> RECORDS
•••
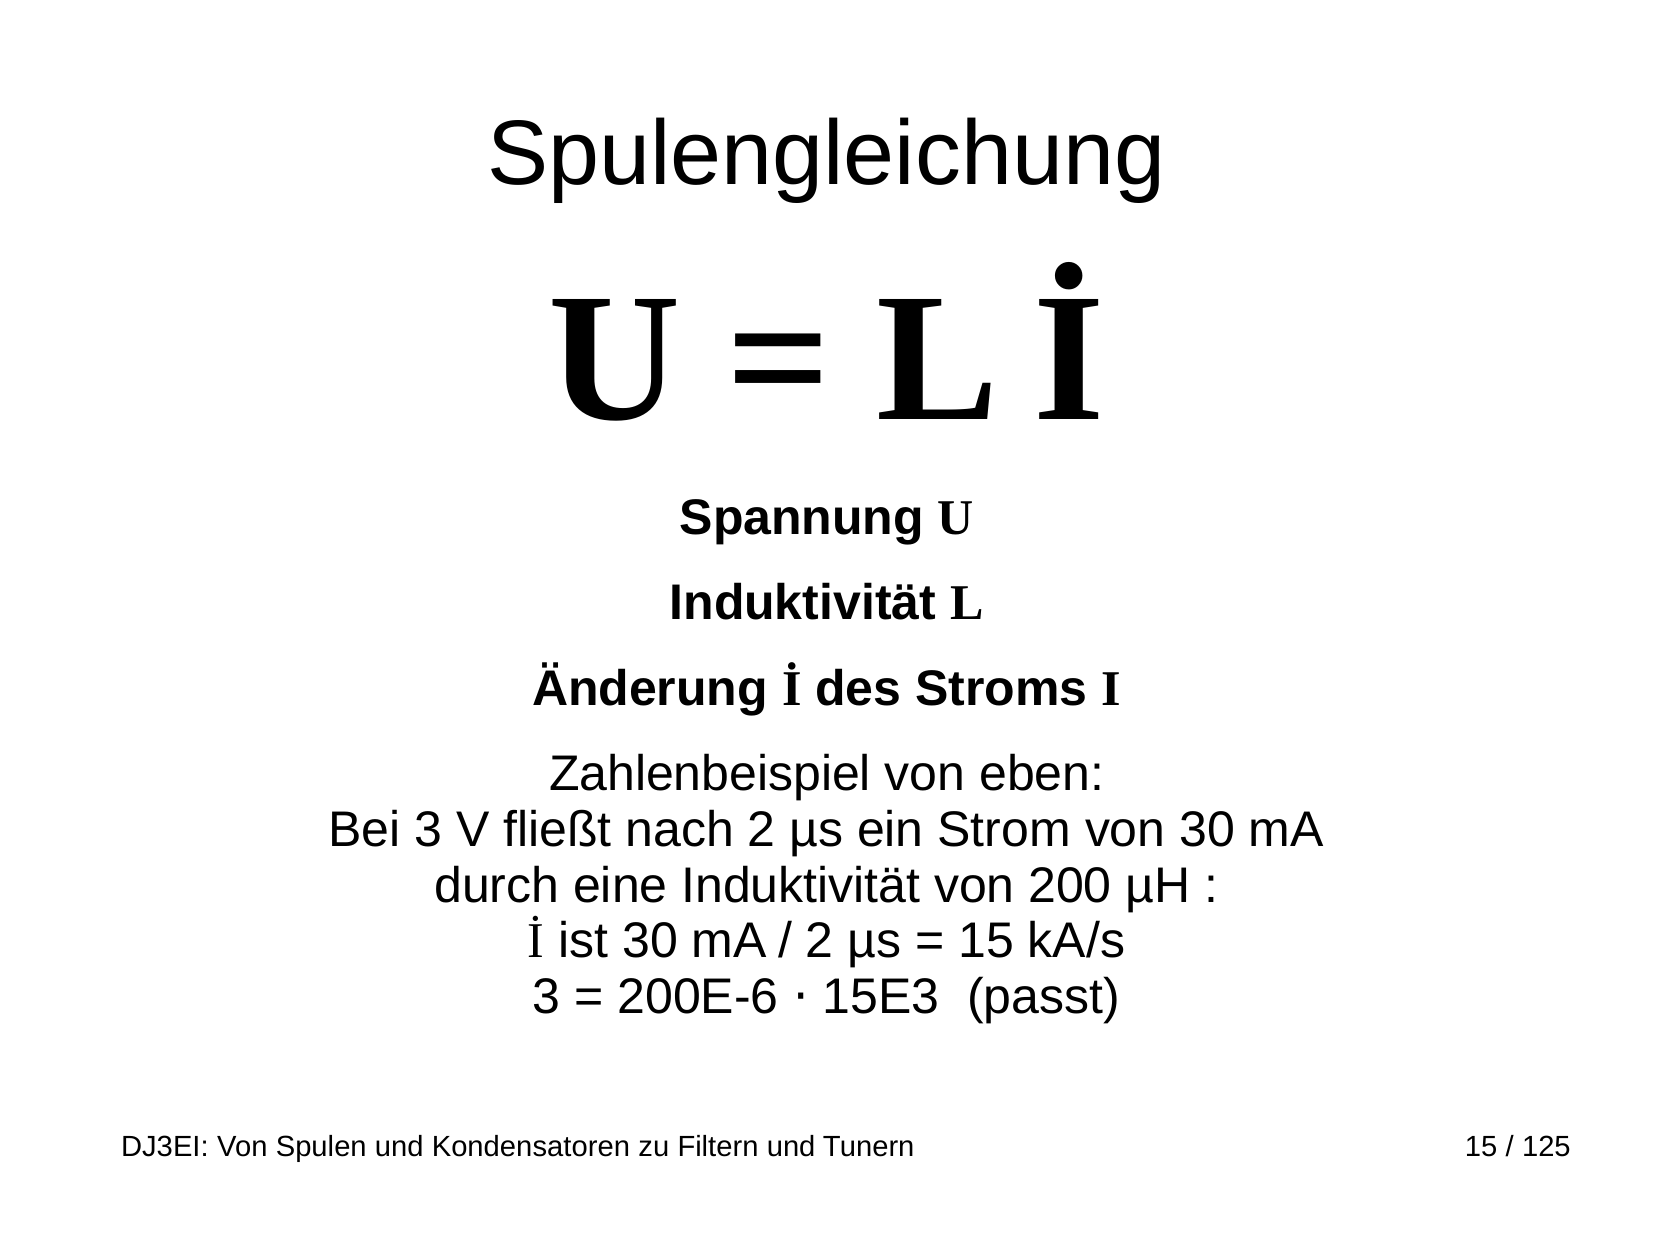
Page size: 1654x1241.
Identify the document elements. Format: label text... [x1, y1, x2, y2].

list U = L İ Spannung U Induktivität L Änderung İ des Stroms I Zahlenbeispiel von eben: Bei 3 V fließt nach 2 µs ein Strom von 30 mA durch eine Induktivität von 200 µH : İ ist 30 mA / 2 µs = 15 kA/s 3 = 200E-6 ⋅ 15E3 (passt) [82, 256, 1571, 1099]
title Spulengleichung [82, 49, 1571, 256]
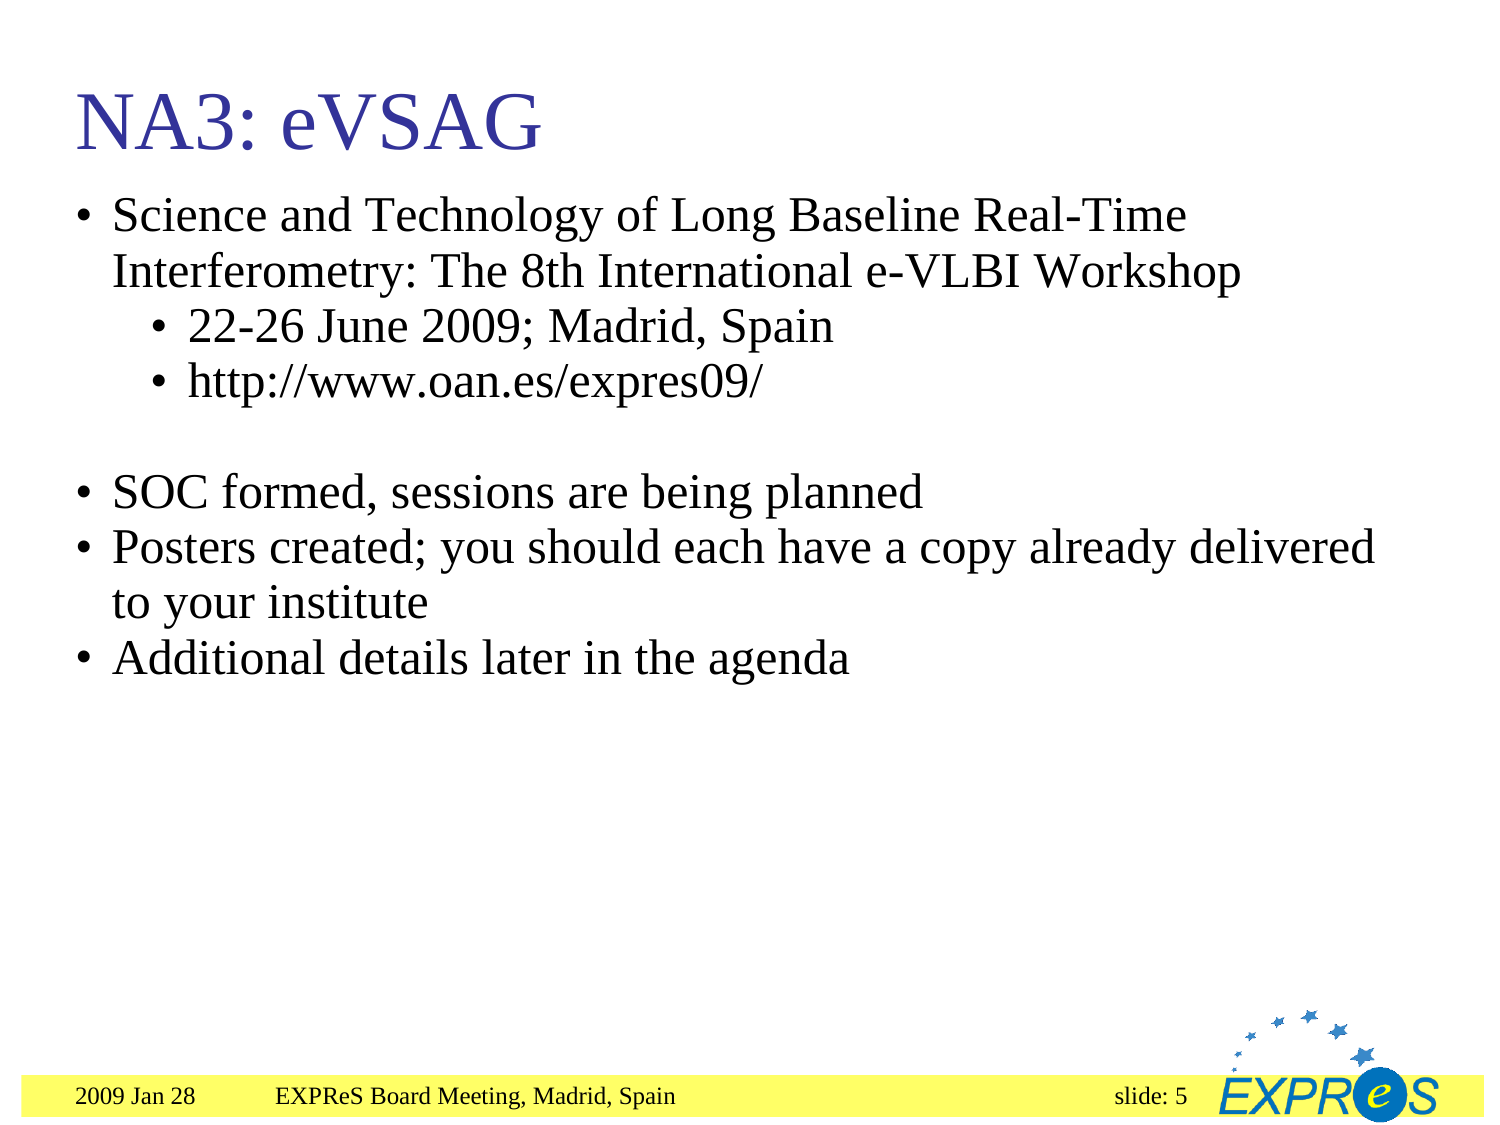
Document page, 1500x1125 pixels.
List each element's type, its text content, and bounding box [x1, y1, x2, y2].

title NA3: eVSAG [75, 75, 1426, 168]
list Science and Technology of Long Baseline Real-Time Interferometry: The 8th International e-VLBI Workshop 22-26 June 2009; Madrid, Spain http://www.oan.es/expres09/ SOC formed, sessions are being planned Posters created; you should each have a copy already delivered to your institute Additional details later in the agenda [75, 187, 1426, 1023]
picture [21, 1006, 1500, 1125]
•••
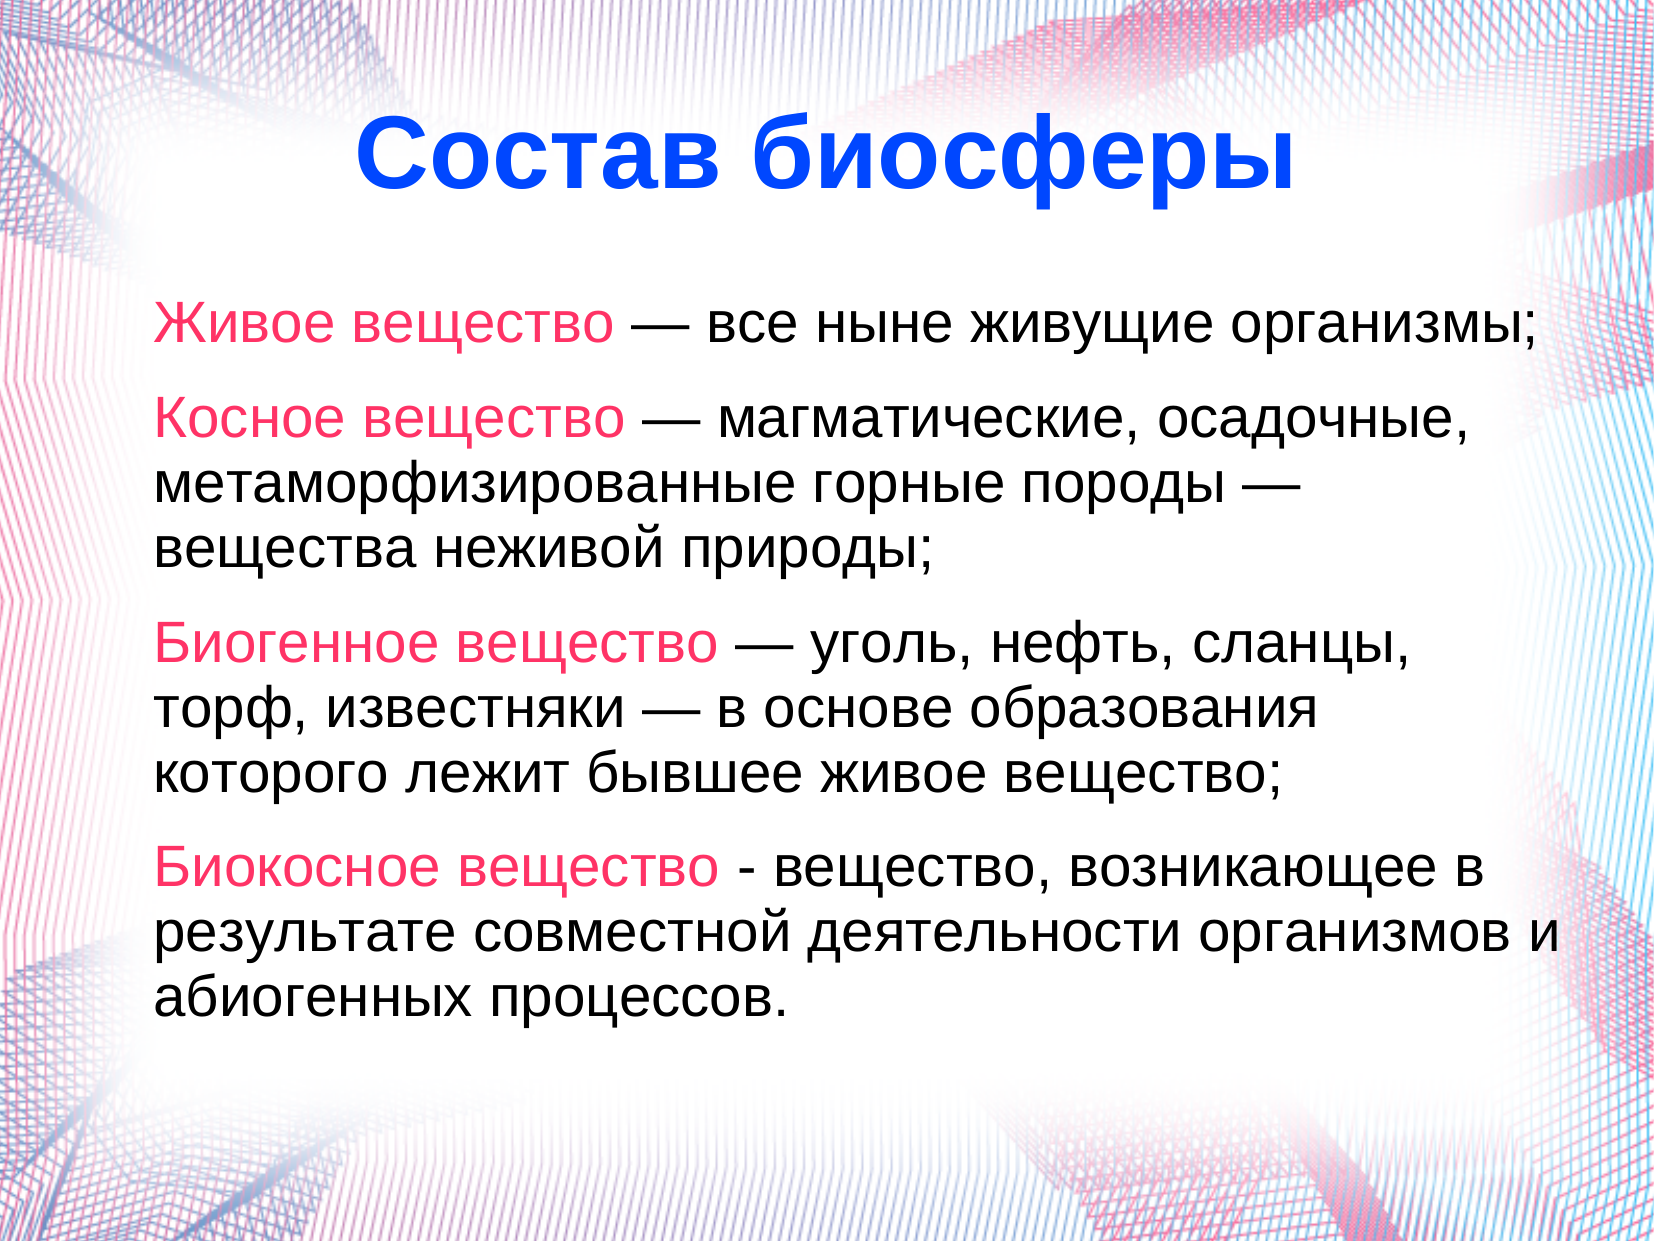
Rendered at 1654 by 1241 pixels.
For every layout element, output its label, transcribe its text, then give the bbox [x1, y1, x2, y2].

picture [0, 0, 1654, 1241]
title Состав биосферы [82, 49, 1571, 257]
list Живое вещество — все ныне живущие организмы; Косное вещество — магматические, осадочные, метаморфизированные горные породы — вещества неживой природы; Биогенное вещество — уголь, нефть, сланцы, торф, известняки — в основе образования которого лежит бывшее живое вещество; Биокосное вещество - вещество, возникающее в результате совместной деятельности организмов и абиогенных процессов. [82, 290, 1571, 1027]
•••
> EXERCISE TASK
Reproduce verbatim the part of the material above that opens with the line containing "Page size: 1654x1241." and closes with the line containing "title Spulengleichung [82, 49, 1571, 256]", including both of those lines.

> PROBLEM SOLUTION
Page size: 1654x1241.
Identify the document elements. Format: label text... [x1, y1, x2, y2].

list U = L İ Spannung U Induktivität L Änderung İ des Stroms I Zahlenbeispiel von eben: Bei 3 V fließt nach 2 µs ein Strom von 30 mA durch eine Induktivität von 200 µH : İ ist 30 mA / 2 µs = 15 kA/s 3 = 200E-6 ⋅ 15E3 (passt) [82, 256, 1571, 1099]
title Spulengleichung [82, 49, 1571, 256]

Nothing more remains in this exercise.